En su felicitación de Navidad a la Curia, el Papa ha dicho que, 60 años después del Concilio, seguimos debatiendo sobre la división entre «progresistas» y «conservadores», mientras que la diferencia que verdaderamente importa se da entre «enamorados» y «acostumbrados». A la hora de analizar y ponderar el momento que vive la Iglesia podemos detectar esta sustancial diferencia. Y conste que los «acostumbrados» pueden ubicarse en el territorio de un tradicionalismo vacío del acontecimiento de Cristo o en el de una ruptura suicida con el testimonio apostólico.

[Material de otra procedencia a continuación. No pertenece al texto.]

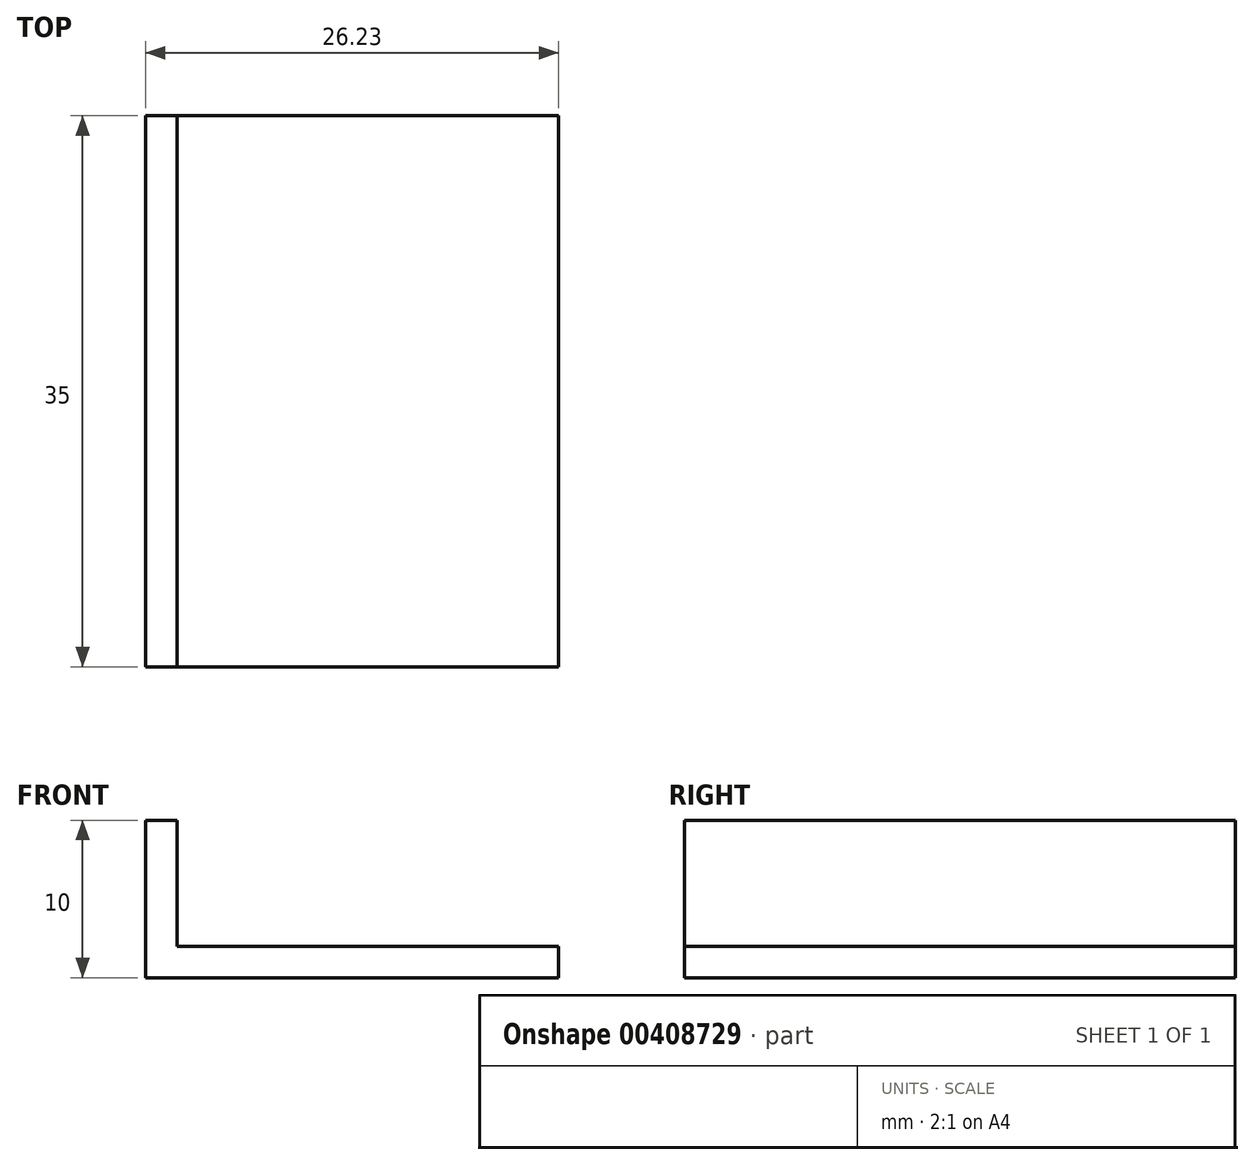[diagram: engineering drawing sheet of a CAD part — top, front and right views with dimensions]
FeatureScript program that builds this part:
annotation { "Feature Type Name" : "Feature", "Feature Type Description" : "" }
export const myFeature = defineFeature(function(context is Context, id is Id, definition is map)
    precondition{}
    {
        {
            var Q0;
            Q0=qCreatedBy(makeId("Top.planeOp"),FACE);
            var sketch = newSketch(context, id + "F0", { "sketchPlane" : qUnion([Q0])});
            skLineSegment(sketch, "E0.bottom", {"start": v(0, 0) * mm, "end": v(24.23, 0) * mm});
            skLineSegment(sketch, "E0.top", {"start": v(0, 35) * mm, "end": v(24.23, 35) * mm});
            skLineSegment(sketch, "E0.left", {"start": v(0, 0) * mm, "end": v(0, 35) * mm});
            skLineSegment(sketch, "E0.right", {"start": v(24.23, 0) * mm, "end": v(24.23, 35) * mm});
            skSolve(sketch);
        }
        {
            var Q0;
            Q0 = qSketchRegion(id + "F0", true);
            extrude(context, id + "F1", {"entities" : qUnion([Q0]), "depth" : 2 * mm});
        }
        {
            var Q0;
            Q0=makeQuery(id+"F1.opExtrude","SWEPT_FACE",FACE,{"disambiguationData":[OSD([sQuery(id+"F0.wireOp",EDGE,"E0.left")])]});
            var sketch = newSketch(context, id + "F2", { "sketchPlane" : qUnion([Q0])});
            skLineSegment(sketch, "E1", {"start": v(-35, 0) * mm, "end": v(-35, 10) * mm});
            skLineSegment(sketch, "E2", {"start": v(-35, 10) * mm, "end": v(0, 10) * mm});
            skLineSegment(sketch, "E3", {"start": v(0, 10) * mm, "end": v(0, 0) * mm});
            skLineSegment(sketch, "E4", {"start": v(0, 0) * mm, "end": v(-35, 0) * mm});
            skSolve(sketch);
        }
        {
            var Q0;
            Q0 = qSketchRegion(id + "F2", true);
            extrude(context, id + "F3", {"entities" : qUnion([Q0]), "operationType" : NewBodyOperationType.ADD, "depth" : 2 * mm});
        }
    });
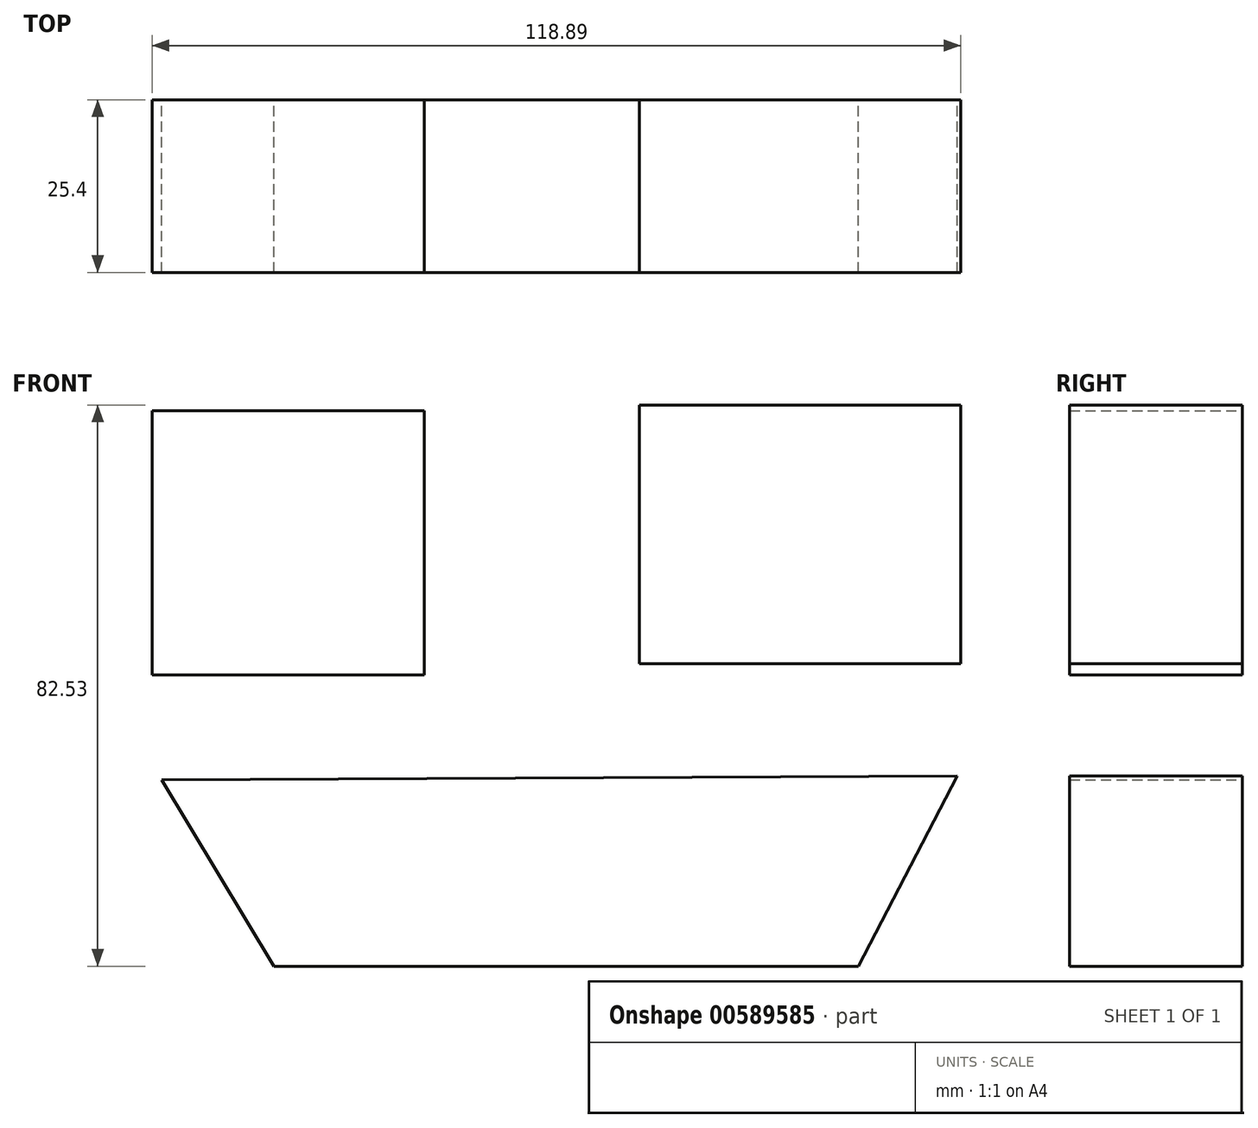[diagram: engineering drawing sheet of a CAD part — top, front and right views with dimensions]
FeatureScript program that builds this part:
annotation { "Feature Type Name" : "Feature", "Feature Type Description" : "" }
export const myFeature = defineFeature(function(context is Context, id is Id, definition is map)
    precondition{}
    {
        {
            var Q0;
            Q0=qCreatedBy(makeId("Front.planeOp"),FACE);
            var sketch = newSketch(context, id + "F0", { "sketchPlane" : qUnion([Q0])});
            skLineSegment(sketch, "E0.bottom", {"start": v(-55.53, 42.1) * mm, "end": v(-15.53, 42.1) * mm});
            skLineSegment(sketch, "E0.top", {"start": v(-55.53, 3.22) * mm, "end": v(-15.53, 3.22) * mm});
            skLineSegment(sketch, "E0.left", {"start": v(-55.53, 42.1) * mm, "end": v(-55.53, 3.22) * mm});
            skLineSegment(sketch, "E0.right", {"start": v(-15.53, 42.1) * mm, "end": v(-15.53, 3.22) * mm});
            skSolve(sketch);
        }
        {
            var Q0;
            Q0 = qSketchRegion(id + "F0", true);
            extrude(context, id + "F1", {"entities" : qUnion([Q0]), "depth" : 25.4 * mm, "offsetDistance" : 25.4 * mm});
        }
        {
            var Q0;
            Q0=qCreatedBy(makeId("Front.planeOp"),FACE);
            var sketch = newSketch(context, id + "F2", { "sketchPlane" : qUnion([Q0])});
            skLineSegment(sketch, "E1.bottom", {"start": v(16.09, 42.94) * mm, "end": v(63.36, 42.94) * mm});
            skLineSegment(sketch, "E1.top", {"start": v(16.09, 4.9) * mm, "end": v(63.36, 4.9) * mm});
            skLineSegment(sketch, "E1.left", {"start": v(16.09, 42.94) * mm, "end": v(16.09, 4.9) * mm});
            skLineSegment(sketch, "E1.right", {"start": v(63.36, 42.94) * mm, "end": v(63.36, 4.9) * mm});
            skSolve(sketch);
        }
        {
            var Q0;
            Q0 = qSketchRegion(id + "F2", true);
            extrude(context, id + "F3", {"entities" : qUnion([Q0]), "depth" : 25.4 * mm, "offsetDistance" : 25.4 * mm});
        }
        {
            var Q0;
            Q0=qCreatedBy(makeId("Front.planeOp"),FACE);
            var sketch = newSketch(context, id + "F4", { "sketchPlane" : qUnion([Q0])});
            skLineSegment(sketch, "E2", {"start": v(-54.13, -12.17) * mm, "end": v(-37.63, -39.59) * mm});
            skLineSegment(sketch, "E3", {"start": v(-37.63, -39.59) * mm, "end": v(-7.13, -39.59) * mm});
            skLineSegment(sketch, "E4", {"start": v(-7.13, -39.59) * mm, "end": v(37.63, -39.59) * mm});
            skLineSegment(sketch, "E5", {"start": v(37.63, -39.59) * mm, "end": v(48.26, -39.59) * mm});
            skLineSegment(sketch, "E6", {"start": v(48.26, -39.59) * mm, "end": v(62.8, -11.6) * mm});
            skLineSegment(sketch, "E7", {"start": v(-54.13, -12.17) * mm, "end": v(62.8, -11.6) * mm});
            skSolve(sketch);
        }
        {
            var Q0;
            Q0 = qSketchRegion(id + "F4", true);
            extrude(context, id + "F5", {"entities" : qUnion([Q0]), "depth" : 25.4 * mm, "offsetDistance" : 25.4 * mm});
        }
    });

Francisco ha pedido que «nos escuchemos sin prejuicios, con el corazón, de rodillas». Y ha recordado el sabio consejo de san Ignacio de «estar más dispuestos a salvar la proposición del prójimo que a condenarla». Para eso, hace falta permanecer conmovidos ante el acontecimiento de Cristo que se manifiesta hoy. Eso establece la diferencia que importa: «enamorados» (y el amor es un juicio del corazón) o «acostumbrados» (bien instalados en nuestra medida).
La carcoma de la costumbre acecha a quienes vivimos en la Iglesia. El asombro y la maravilla del inicio pueden reducirse fácilmente a reglas y esquemas, de modo que, en vez de caminar con Cristo por paisajes desconocidos, con todos los riesgos que conlleva, preferimos, a veces, establecernos y defendernos. Así ha sido desde la primera generación apostólica. Y, sin embargo, dice Francisco, la Iglesia debe interpretar los signos de la historia en cada momento con la luz del Evangelio, para comunicar a todos el amor del Padre. Eso solo es posible si se reaviva el amor.
El Papa ha pedido a sus colaboradores más cercanos «permanecer siempre en camino, con humildad y admiración, para no caer en la presunción de sentirse satisfechos y para que no se apague en ellos el deseo de Dios». Sería banal pensar que esa conversión solo es necesaria en las estancias vaticanas; la necesitamos todos. Tenemos que suplicarla con humildad y será más fácil en compañía de tantos testigos que se nos regalan, los que Francisco llama los «santos de la puerta de al lado». En definitiva, permaneciendo en el hogar de la Iglesia donde, por fortuna, nunca dejan de surgir.